The recent storm that shut down the Park for a couple days also stalled my wood cutting. It did however free up some time for exploring.
First off, the tracking was excellent. I mean overnight we gained over a foot of new snow. Tracks of bears, wolves, coyotes, fox and marten. Not to mention the moose, deer and hares. The best tracks were of a large black bear roaming the Pilot-Index overlook. He even climbed up on a rise and gazed at the scene far below.
I was returning from the Beartooths in a van full of photographers, when I spotted two black dogs emerging from the pines beside the road.
Now here is where I made the mistake photographers have been making for years. We had just photographed scenes, which means low ISO's and high depth of fields.
Slow shutter speeds.
Like I do time after time, I didn't re-adjust my settings. So when I needed to grab the camera and fire, I got nothing but soft images. Luckily, one image did work as my heart must of missed a beat and gave me a sharp image at 1/40th of a second hand held.
Howling sounded to the east.
I noticed a lot of raven activity and fresh coyote tracks. Obviously a carcass nearby.
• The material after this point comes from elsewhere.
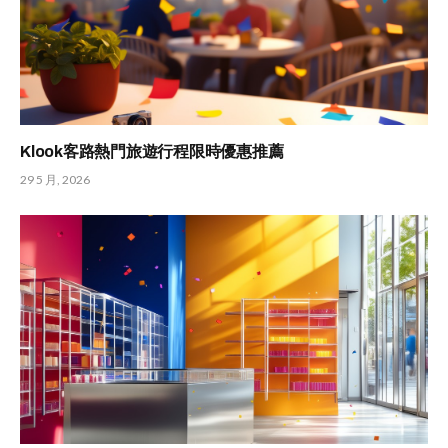
Klook客路熱門旅遊行程限時優惠推薦
29 5 月, 2026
I was there at dawn the next morning. Ravens appeared to by flying to a point about 300 yards downslope. I moved closer til the timber became thick. Bear tracks trailed out of the trees.
I wasn't going any closer.
I found an overlook and glassed the area for an hour. Nothing moved except the ravens.
Cindy and I went back for a look at dusk. A black bear and yearing cub's tracks emerged from the woods, but no fresh wolf tracks. On the way home a fox hunted a boggy meadow. At one point he appeared to try pushing open a log gate.
Cindy and I have lived in Silver Gate for 27 years. Never have we experienced snow like this in September. It does make us a ittle nervous as we've only gathered half of our winter wood supply. Hopefully Indian Summer will last most of October.